Forget Wolff’s Fire and Fury (nothing we don’t know – Trump is indeed an narcissistic idiot) and Douglas Hurd’s awful, sycophantic Elizabeth II. I read two volumes on Oliver Cromwell, Horspools’ precis and – over a significant period, and too often in the loo – Antonia Fraser’s more extensive and sympathetic biography. What an historical juncture: the 17th century was a turning point. Alex Nunns’ The Candidate entertainingly captures the emergence of Corbyn as a political phenomenon, and Hannah’s A Party with Socialists In It is engagingly informative, as is the John McDonnell-edited Economics for the Many. Davis’ Reckless Opportunists is good on the changing nature and composition of elites (I blogged about it). Allen’s The Political Class was interesting and solid without shifting my perspective. In a different category, Schimpfossl’s Rich Russians is a fascinating and addictive compendium; and Wallerstein et al’s Does Capitalism have a Future? is a wonderfully informed set of ‘big sociology’ conjectures about the 21st century, the consensus being that the present and largely unopposed era of (financial) capitalism is likely to implode by mid-century, though who knows what will displace it (sociologists are no good at prediction).
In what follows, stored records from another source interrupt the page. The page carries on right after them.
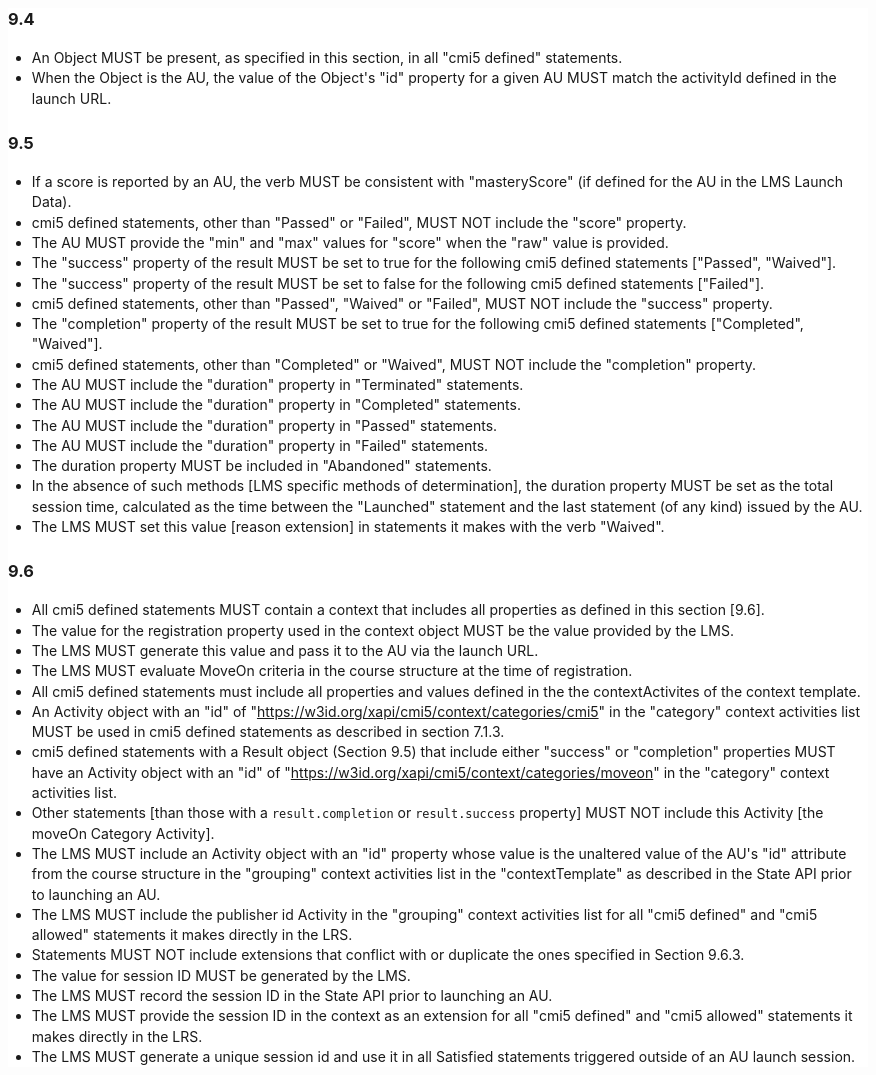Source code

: ### 9.4

* An Object MUST be present, as specified in this section, in all "cmi5 defined" statements.
* When the Object is the AU, the value of the Object's "id" property for a given AU MUST match the activityId defined in the launch URL.

### 9.5

* If a score is reported by an AU, the verb MUST be consistent with "masteryScore" (if defined for the AU in the LMS Launch Data).
* cmi5 defined statements, other than "Passed" or "Failed", MUST NOT include the "score" property.
* The AU MUST provide the "min" and "max" values for "score" when the "raw" value is provided.
* The "success" property of the result MUST be set to true for the following cmi5 defined statements ["Passed", "Waived"].
* The "success" property of the result MUST be set to false for the following cmi5 defined statements ["Failed"].
* cmi5 defined statements, other than "Passed", "Waived" or "Failed", MUST NOT include the "success" property.
* The "completion" property of the result MUST be set to true for the following cmi5 defined statements ["Completed", "Waived"].
* cmi5 defined statements, other than "Completed" or "Waived", MUST NOT include the "completion" property.
* The AU MUST include the "duration" property in "Terminated" statements.
* The AU MUST include the "duration" property in "Completed" statements.
* The AU MUST include the "duration" property in "Passed" statements.
* The AU MUST include the "duration" property in "Failed" statements.
* The duration property MUST be included in "Abandoned" statements.
* In the absence of such methods [LMS specific methods of determination], the duration property MUST be set as the total session time, calculated as the time between the "Launched" statement and the last statement (of any kind) issued by the AU.
* The LMS MUST set this value [reason extension] in statements it makes with the verb "Waived".

### 9.6
* All cmi5 defined statements MUST contain a context that includes all properties as defined in this section [9.6].
* The value for the registration property used in the context object MUST be the value provided by the LMS.
* The LMS MUST generate this value and pass it to the AU via the launch URL.
* The LMS MUST evaluate MoveOn criteria in the course structure at the time of registration.
* All cmi5 defined statements must include all properties and values defined in the the contextActivites of the context template.
* An Activity object with an "id" of "https://w3id.org/xapi/cmi5/context/categories/cmi5" in the "category" context activities list MUST be used in cmi5 defined statements as described in section 7.1.3.
* cmi5 defined statements with a Result object (Section 9.5) that include either "success" or "completion" properties MUST have an Activity object with an "id" of "https://w3id.org/xapi/cmi5/context/categories/moveon" in the "category" context activities list.
* Other statements [than those with a `result.completion` or `result.success` property] MUST NOT include this Activity [the moveOn Category Activity].
* The LMS MUST include an Activity object with an "id" property whose value is the unaltered value of the AU's "id" attribute from the course structure in the "grouping" context activities list in the "contextTemplate" as described in the State API prior to launching an AU.
* The LMS MUST include the publisher id Activity in the "grouping" context activities list for all "cmi5 defined" and "cmi5 allowed" statements it makes directly in the LRS.
* Statements MUST NOT include extensions that conflict with or duplicate the ones specified in Section 9.6.3.
* The value for session ID MUST be generated by the LMS.
* The LMS MUST record the session ID in the State API prior to launching an AU.
* The LMS MUST provide the session ID in the context as an extension for all "cmi5 defined" and "cmi5 allowed" statements it makes directly in the LRS.
* The LMS MUST generate a unique session id and use it in all Satisfied statements triggered outside of an AU launch session.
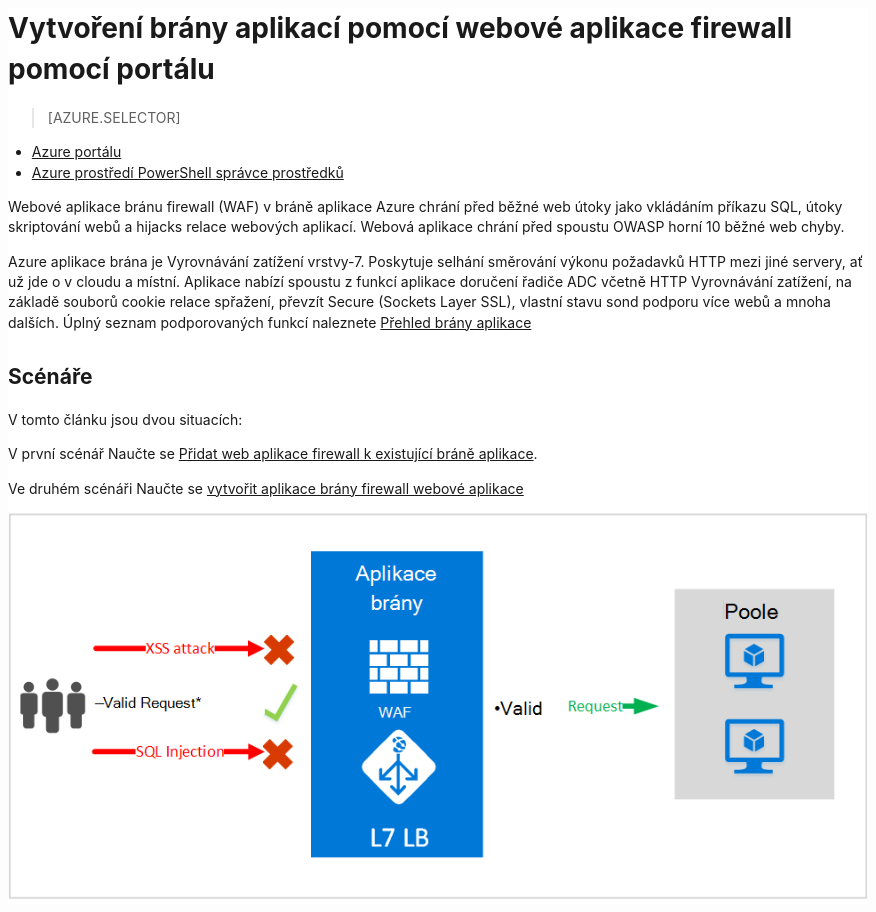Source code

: <properties
   pageTitle="Vytvoření aplikace brány firewall webové aplikace pomocí portálu | Microsoft Azure"
   description="Naučte se vytvářet aplikace brány firewall webové aplikace pomocí portálu"
   services="application-gateway"
   documentationCenter="na"
   authors="georgewallace"
   manager="carmonm"
   editor="tysonn"
   tags="azure-resource-manager"
/>
<tags  
   ms.service="application-gateway"
   ms.devlang="na"
   ms.topic="article"
   ms.tgt_pltfrm="na"
   ms.workload="infrastructure-services"
   ms.date="10/25/2016"
   ms.author="gwallace" />

# <a name="create-an-application-gateway-with-web-application-firewall-by-using-the-portal"></a>Vytvoření brány aplikací pomocí webové aplikace firewall pomocí portálu

> [AZURE.SELECTOR]
- [Azure portálu](application-gateway-web-application-firewall-portal.md)
- [Azure prostředí PowerShell správce prostředků](application-gateway-web-application-firewall-powershell.md)

Webové aplikace bránu firewall (WAF) v bráně aplikace Azure chrání před běžné web útoky jako vkládáním příkazu SQL, útoky skriptování webů a hijacks relace webových aplikací. Webová aplikace chrání před spoustu OWASP horní 10 běžné web chyby.

Azure aplikace brána je Vyrovnávání zatížení vrstvy-7. Poskytuje selhání směrování výkonu požadavků HTTP mezi jiné servery, ať už jde o v cloudu a místní.
Aplikace nabízí spoustu z funkcí aplikace doručení řadiče ADC včetně HTTP Vyrovnávání zatížení, na základě souborů cookie relace spřažení, převzít Secure (Sockets Layer SSL), vlastní stavu sond podporu více webů a mnoha dalších.
Úplný seznam podporovaných funkcí naleznete [Přehled brány aplikace](application-gateway-introduction.md)

## <a name="scenarios"></a>Scénáře

V tomto článku jsou dvou situacích:

V první scénář Naučte se [Přidat web aplikace firewall k existující bráně aplikace](#add-web-application-firewall-to-an-existing-application-gateway).

Ve druhém scénáři Naučte se [vytvořit aplikace brány firewall webové aplikace](#create-an-application-gateway-with-web-application-firewall)

![Příklad scénáře][scenario]


[1]: ./media/application-gateway-web-application-firewall-portal/figure1.png
[2]: ./media/application-gateway-web-application-firewall-portal/figure2.png
[1-1]: ./media/application-gateway-web-application-firewall-portal/figure1-1.png
[2-2]: ./media/application-gateway-web-application-firewall-portal/figure2-2.png
[3]: ./media/application-gateway-web-application-firewall-portal/figure3.png
[4]: ./media/application-gateway-web-application-firewall-portal/figure4.png
[5]: ./media/application-gateway-web-application-firewall-portal/figure5.png
[6]: ./media/application-gateway-web-application-firewall-portal/figure6.png
[7]: ./media/application-gateway-web-application-firewall-portal/figure7.png
[8]: ./media/application-gateway-web-application-firewall-portal/figure8.png
[9]: ./media/application-gateway-web-application-firewall-portal/figure9.png
[10]: ./media/application-gateway-web-application-firewall-portal/figure10.png
[scenario]: ./media/application-gateway-web-application-firewall-portal/scenario.png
I must comment specifically and pointedly on Heath’s Social Progress in Britain, an atempt to appraisal degrees of ‘progress’ over my own babyboomer lifetime (I was born in 1948). On the one hand he is rightly and commendably cautious on available UK and comparative secondary data bases. I enjoyed his book even whilst finding his analyses and conclusions unnecessarily and inappropriately constipated. He: (a) only takes into account quantitative – and mostly positivistic at that – research and data; (b) compensates for the crude inadequacies of the kind of ‘variable analyses’ condemned long ago by American interactionist Blumer and others by ‘filling in the gaps’ with apologetic ‘guesswork’; and (c) seems to share John Goldthorpe’s (critical realist) understanding of causal mechanisms, but like Goldthorpe only allows inference to them via quantitative investigations, in the process excluding/condemning qualitative and ethnographic input. Ah well. I have considerable respect for Goldthorpe, just wish he would chill methodologically.

I did it: two books a week. Roll on 2019.